Polypharmacy is commonly defined as treatment with 5 or more chronic medications. A number of studies have associated polypharmacy with poorer adherence and more adverse drug events, as well as increased costs, hospitalizations, length of stay, morbidity, and mortality. In HIV-infected populations, there are few data on the effects of polypharmacy. At ID Week 2013, a presentation from the Veterans Aging Cohort Study (VACS) attempted to describe the patterns of and factors associated with polypharmacy in HIV-infected patients and to determine the association between polypharmacy and mortality.
In this cross-sectional analysis of Veterans Administration electronic medical and pharmacy records from October 2009 to September 2010, HIV-infected patients were matched 1:2 with HIV-uninfected controls. Medications were included if they were prescribed for 90 days or more (allowing for a 30-day gap) for patients who were actively in care (defined as ≥1 provider visit in the time period). Analysis included both descriptive statistics and multivariable models.

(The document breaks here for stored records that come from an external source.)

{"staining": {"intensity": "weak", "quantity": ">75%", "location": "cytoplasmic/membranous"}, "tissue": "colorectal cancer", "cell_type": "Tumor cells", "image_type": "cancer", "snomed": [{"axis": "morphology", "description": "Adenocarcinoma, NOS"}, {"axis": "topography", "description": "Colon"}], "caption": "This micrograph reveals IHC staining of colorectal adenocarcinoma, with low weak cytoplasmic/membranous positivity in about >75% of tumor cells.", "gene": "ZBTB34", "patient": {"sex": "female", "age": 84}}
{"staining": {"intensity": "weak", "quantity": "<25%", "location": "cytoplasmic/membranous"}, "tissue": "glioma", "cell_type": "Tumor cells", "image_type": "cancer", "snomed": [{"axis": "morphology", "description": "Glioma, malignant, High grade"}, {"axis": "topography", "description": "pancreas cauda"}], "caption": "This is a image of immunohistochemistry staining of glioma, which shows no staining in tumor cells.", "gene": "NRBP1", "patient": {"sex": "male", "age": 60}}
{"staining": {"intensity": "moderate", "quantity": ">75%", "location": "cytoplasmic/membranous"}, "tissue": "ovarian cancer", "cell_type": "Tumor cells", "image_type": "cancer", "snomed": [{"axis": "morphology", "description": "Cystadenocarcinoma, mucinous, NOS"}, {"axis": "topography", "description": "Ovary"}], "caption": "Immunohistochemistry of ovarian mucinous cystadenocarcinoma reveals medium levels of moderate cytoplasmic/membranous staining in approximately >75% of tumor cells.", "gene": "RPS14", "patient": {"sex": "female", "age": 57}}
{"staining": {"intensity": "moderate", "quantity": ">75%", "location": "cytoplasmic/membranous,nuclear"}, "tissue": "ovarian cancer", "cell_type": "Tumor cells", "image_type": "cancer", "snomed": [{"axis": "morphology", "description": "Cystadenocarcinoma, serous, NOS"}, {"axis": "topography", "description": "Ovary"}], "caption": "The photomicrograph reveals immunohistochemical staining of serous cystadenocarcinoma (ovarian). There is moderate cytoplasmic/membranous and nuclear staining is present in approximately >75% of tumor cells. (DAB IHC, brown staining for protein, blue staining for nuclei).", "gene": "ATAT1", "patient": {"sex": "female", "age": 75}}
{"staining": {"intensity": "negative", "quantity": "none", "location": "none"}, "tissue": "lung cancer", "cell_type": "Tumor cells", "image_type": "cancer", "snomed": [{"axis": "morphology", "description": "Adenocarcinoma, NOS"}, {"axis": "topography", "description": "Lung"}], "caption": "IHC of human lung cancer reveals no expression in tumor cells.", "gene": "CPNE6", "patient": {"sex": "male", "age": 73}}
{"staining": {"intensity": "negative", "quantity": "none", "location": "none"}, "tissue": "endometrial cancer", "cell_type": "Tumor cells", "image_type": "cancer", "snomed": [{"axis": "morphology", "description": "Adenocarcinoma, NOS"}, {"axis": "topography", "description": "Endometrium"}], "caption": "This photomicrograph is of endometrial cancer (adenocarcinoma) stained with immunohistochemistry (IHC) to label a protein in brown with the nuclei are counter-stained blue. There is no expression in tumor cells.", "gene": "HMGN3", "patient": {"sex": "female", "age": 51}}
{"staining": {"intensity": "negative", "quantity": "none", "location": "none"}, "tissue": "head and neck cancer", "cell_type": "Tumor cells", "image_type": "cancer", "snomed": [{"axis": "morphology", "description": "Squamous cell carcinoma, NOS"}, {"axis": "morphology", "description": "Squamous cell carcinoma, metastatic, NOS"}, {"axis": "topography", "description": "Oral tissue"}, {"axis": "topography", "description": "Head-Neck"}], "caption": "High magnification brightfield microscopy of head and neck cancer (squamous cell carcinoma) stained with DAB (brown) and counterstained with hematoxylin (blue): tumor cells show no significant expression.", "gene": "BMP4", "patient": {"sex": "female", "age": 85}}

The study cohort comprised 16,989 HIV-infected patients receiving antiretroviral therapy and 47,613 HIV-uninfected patients. Their mean age was 56 years and 40% were Caucasian; the HIV-infected subjects had a median of CD4 count of 322 cells/µL and a median viral load of 4,321 copies/mL. Of note, the VACS score was 26 in the HIV-infected patients compared with 12 in the control group. HIV-infected patients had comorbidities that closely mirrored those who were uninfected but were prescribed 0.5 fewer medications on average. Men and nonwhite patients received fewer medications as well. Sicker patients and those with comorbidities received more medications, as expected. Of note, the authors stated that specific conditions themselves drove medication count rather than disease severity.
For both HIV-infected patients and controls, mortality was noted with a higher number of medications, particularly in those who took ≥5 medications. For HIV-infected patients receiving 3-4 medications, 5-7 medications, and 8 or more medications, hazard ratios for mortality were approximately 1.4, 2.1, and 2.1, respectively, while for controls they were 1.4, 1.5, and 1.9, respectively.
The authors concluded that polypharmacy is associated with increased mortality risk. Although they could not completely control for the association of increased illness with increased number of prescribed medications, their research serves as a starting point for additional investigations into HIV and polypharmacy, and it continues the discussion on how best to reduce polypharmacy.